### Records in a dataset
-- -- --

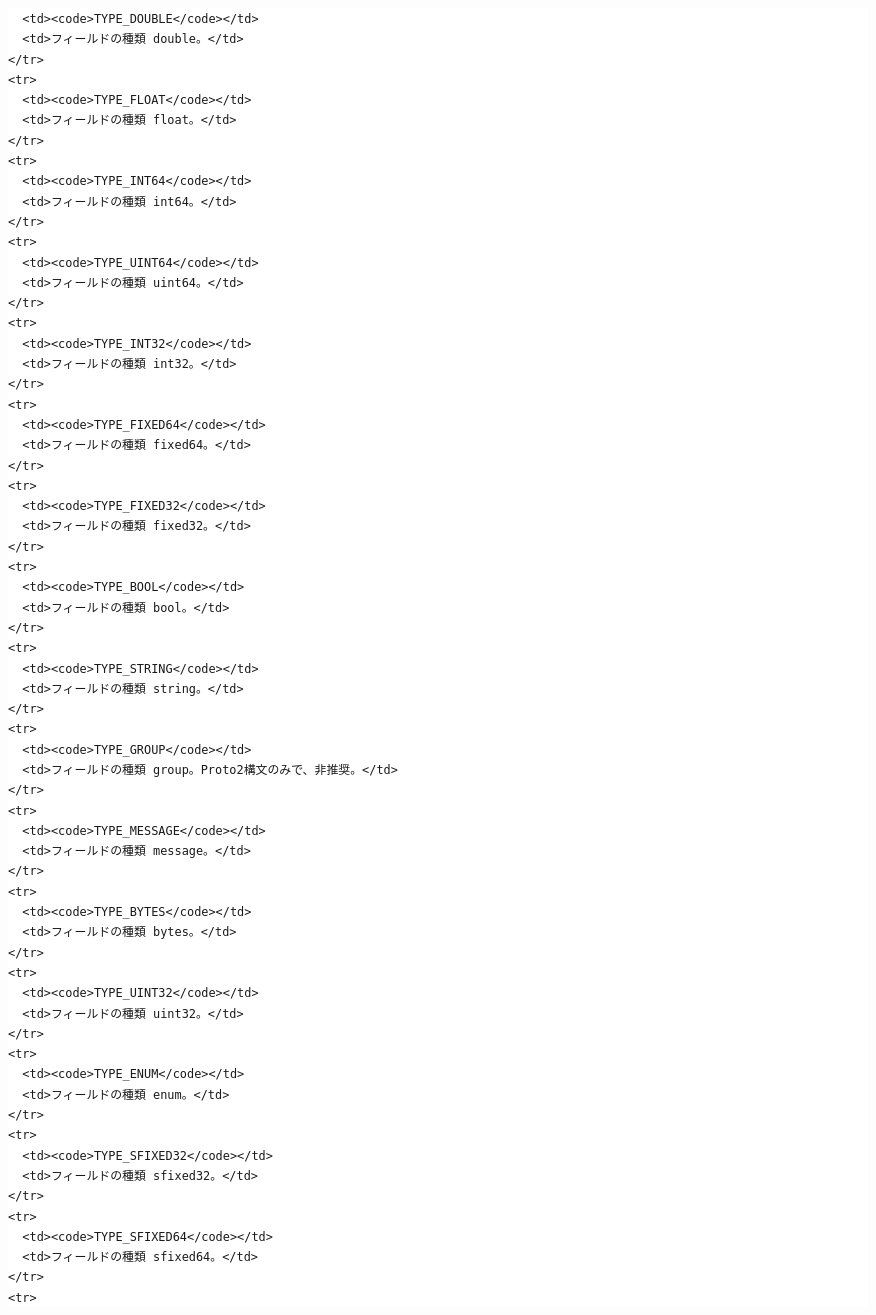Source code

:       <td><code>TYPE_DOUBLE</code></td>
      <td>フィールドの種類 double。</td>
    </tr>
    <tr>
      <td><code>TYPE_FLOAT</code></td>
      <td>フィールドの種類 float。</td>
    </tr>
    <tr>
      <td><code>TYPE_INT64</code></td>
      <td>フィールドの種類 int64。</td>
    </tr>
    <tr>
      <td><code>TYPE_UINT64</code></td>
      <td>フィールドの種類 uint64。</td>
    </tr>
    <tr>
      <td><code>TYPE_INT32</code></td>
      <td>フィールドの種類 int32。</td>
    </tr>
    <tr>
      <td><code>TYPE_FIXED64</code></td>
      <td>フィールドの種類 fixed64。</td>
    </tr>
    <tr>
      <td><code>TYPE_FIXED32</code></td>
      <td>フィールドの種類 fixed32。</td>
    </tr>
    <tr>
      <td><code>TYPE_BOOL</code></td>
      <td>フィールドの種類 bool。</td>
    </tr>
    <tr>
      <td><code>TYPE_STRING</code></td>
      <td>フィールドの種類 string。</td>
    </tr>
    <tr>
      <td><code>TYPE_GROUP</code></td>
      <td>フィールドの種類 group。Proto2構文のみで、非推奨。</td>
    </tr>
    <tr>
      <td><code>TYPE_MESSAGE</code></td>
      <td>フィールドの種類 message。</td>
    </tr>
    <tr>
      <td><code>TYPE_BYTES</code></td>
      <td>フィールドの種類 bytes。</td>
    </tr>
    <tr>
      <td><code>TYPE_UINT32</code></td>
      <td>フィールドの種類 uint32。</td>
    </tr>
    <tr>
      <td><code>TYPE_ENUM</code></td>
      <td>フィールドの種類 enum。</td>
    </tr>
    <tr>
      <td><code>TYPE_SFIXED32</code></td>
      <td>フィールドの種類 sfixed32。</td>
    </tr>
    <tr>
      <td><code>TYPE_SFIXED64</code></td>
      <td>フィールドの種類 sfixed64。</td>
    </tr>
    <tr>
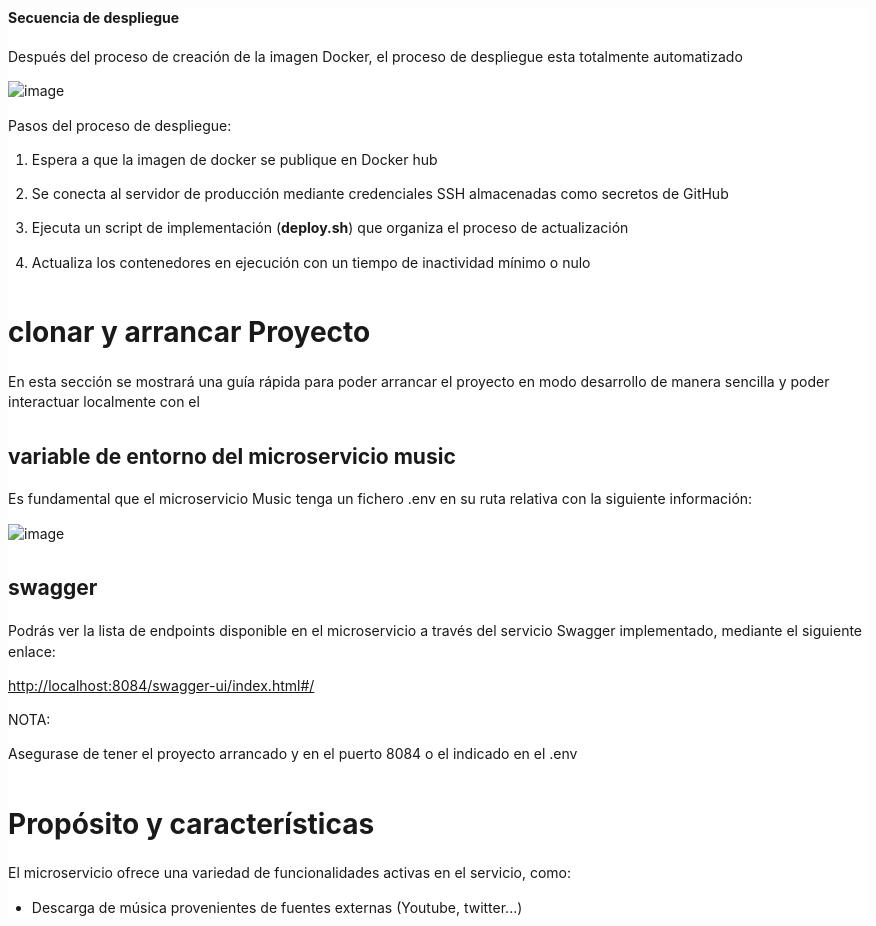 #### Secuencia de despliegue

Después del proceso de creación de la imagen Docker, el proceso de
despliegue esta totalmente automatizado

![image](https://github.com/user-attachments/assets/0332491a-f38c-43f4-ba9c-9a4ab9549d35)


Pasos del proceso de despliegue:

1.  Espera a que la imagen de docker se publique en Docker hub

2.  Se conecta al servidor de producción mediante credenciales SSH
    almacenadas como secretos de GitHub

3.  Ejecuta un script de implementación (**deploy.sh**) que organiza el
    proceso de actualización

4.  Actualiza los contenedores en ejecución con un tiempo de inactividad
    mínimo o nulo

# clonar y arrancar Proyecto

En esta sección se mostrará una guía rápida para poder arrancar el
proyecto en modo desarrollo de manera sencilla y poder interactuar
localmente con el

## variable de entorno del microservicio music

Es fundamental que el microservicio Music tenga un fichero .env en su
ruta relativa con la siguiente información:

![image](https://github.com/user-attachments/assets/360b19d3-81b0-49ee-9fc5-5812a87fdfee)

## swagger

Podrás ver la lista de endpoints disponible en el microservicio a través
del servicio Swagger implementado, mediante el siguiente enlace:

<http://localhost:8084/swagger-ui/index.html#/>

NOTA:

Asegurase de tener el proyecto arrancado y en el puerto 8084 o el
indicado en el .env

# Propósito y características

El microservicio ofrece una variedad de funcionalidades activas en el
servicio, como:

- Descarga de música provenientes de fuentes externas (Youtube,
  twitter...)
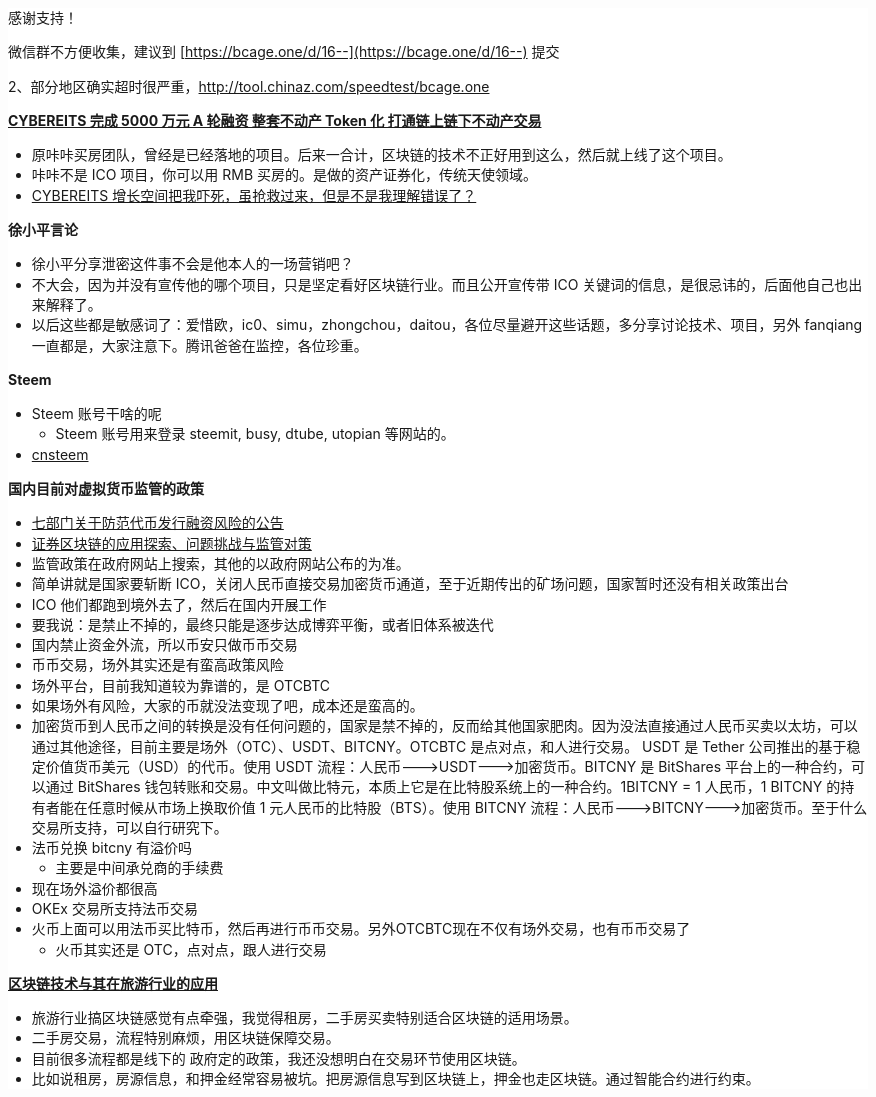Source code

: 感谢支持！

微信群不方便收集，建议到 [https://bcage.one/d/16--](https://bcage.one/d/16--) 提交

2、部分地区确实超时很严重，http://tool.chinaz.com/speedtest/bcage.one

**[CYBEREITS 完成 5000 万元 A 轮融资 整套不动产 Token 化 打通链上链下不动产交易](https://mp.weixin.qq.com/s/B9o7ZgDYdw0UhmACjWrdYw)**

* 原咔咔买房团队，曾经是已经落地的项目。后来一合计，区块链的技术不正好用到这么，然后就上线了这个项目。
* 咔咔不是 ICO 项目，你可以用 RMB 买房的。是做的资产证券化，传统天使领域。
* [CYBEREITS 增长空间把我吓死，虽抢救过来，但是不是我理解错误了？](https://steemit.com/ico/@gaoyuze/cybereits)

**徐小平言论**

* 徐小平分享泄密这件事不会是他本人的一场营销吧？
* 不大会，因为并没有宣传他的哪个项目，只是坚定看好区块链行业。而且公开宣传带 ICO 关键词的信息，是很忌讳的，后面他自己也出来解释了。
* 以后这些都是敏感词了：爱惜欧，ic0、simu，zhongchou，daitou，各位尽量避开这些话题，多分享讨论技术、项目，另外 fanqiang 一直都是，大家注意下。腾讯爸爸在监控，各位珍重。

**Steem**

* Steem 账号干啥的呢
    - Steem 账号用来登录 steemit, busy, dtube, utopian 等网站的。
* [cnsteem](https://bcage.one/d/29-cnsteem)

**国内目前对虚拟货币监管的政策**

* [七部门关于防范代币发行融资风险的公告](http://www.miit.gov.cn/n1146290/n4388791/c5781140/content.html)
* [证券区块链的应用探索、问题挑战与监管对策](http://www.cbrc.gov.cn/chinese/files/2017/355591F79E5743CE86F0F765F0573454.pdf)
* 监管政策在政府网站上搜索，其他的以政府网站公布的为准。
* 简单讲就是国家要斩断 ICO，关闭人民币直接交易加密货币通道，至于近期传出的矿场问题，国家暂时还没有相关政策出台
* ICO 他们都跑到境外去了，然后在国内开展工作
* 要我说：是禁止不掉的，最终只能是逐步达成博弈平衡，或者旧体系被迭代
* 国内禁止资金外流，所以币安只做币币交易
* 币币交易，场外其实还是有蛮高政策风险
* 场外平台，目前我知道较为靠谱的，是 OTCBTC
* 如果场外有风险，大家的币就没法变现了吧，成本还是蛮高的。
* 加密货币到人民币之间的转换是没有任何问题的，国家是禁不掉的，反而给其他国家肥肉。因为没法直接通过人民币买卖以太坊，可以通过其他途径，目前主要是场外（OTC）、USDT、BITCNY。OTCBTC 是点对点，和人进行交易。 USDT 是 Tether 公司推出的基于稳定价值货币美元（USD）的代币。使用 USDT 流程：人民币--->USDT--->加密货币。BITCNY 是 BitShares 平台上的一种合约，可以通过 BitShares 钱包转账和交易。中文叫做比特元，本质上它是在比特股系统上的一种合约。1BITCNY = 1 人民币，1 BITCNY 的持有者能在任意时候从市场上换取价值 1 元人民币的比特股（BTS）。使用 BITCNY 流程：人民币--->BITCNY--->加密货币。至于什么交易所支持，可以自行研究下。
* 法币兑换 bitcny 有溢价吗
    - 主要是中间承兑商的手续费
* 现在场外溢价都很高
* OKEx 交易所支持法币交易
* 火币上面可以用法币买比特币，然后再进行币币交易。另外OTCBTC现在不仅有场外交易，也有币币交易了
    - 火币其实还是 OTC，点对点，跟人进行交易

**[区块链技术与其在旅游行业的应用](https://blog.ymfe.org/the-use-of-block-chain-technology-in-tourism-industry/)**

* 旅游行业搞区块链感觉有点牵强，我觉得租房，二手房买卖特别适合区块链的适用场景。
* 二手房交易，流程特别麻烦，用区块链保障交易。
* 目前很多流程都是线下的  政府定的政策，我还没想明白在交易环节使用区块链。
* 比如说租房，房源信息，和押金经常容易被坑。把房源信息写到区块链上，押金也走区块链。通过智能合约进行约束。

-- -- --

Which lines of the data above contain the string "assets"? Copy each of those lines out in full.

### Response to this task
![image](https://github.com/user-attachments/assets/0332491a-f38c-43f4-ba9c-9a4ab9549d35)
![image](https://github.com/user-attachments/assets/360b19d3-81b0-49ee-9fc5-5812a87fdfee)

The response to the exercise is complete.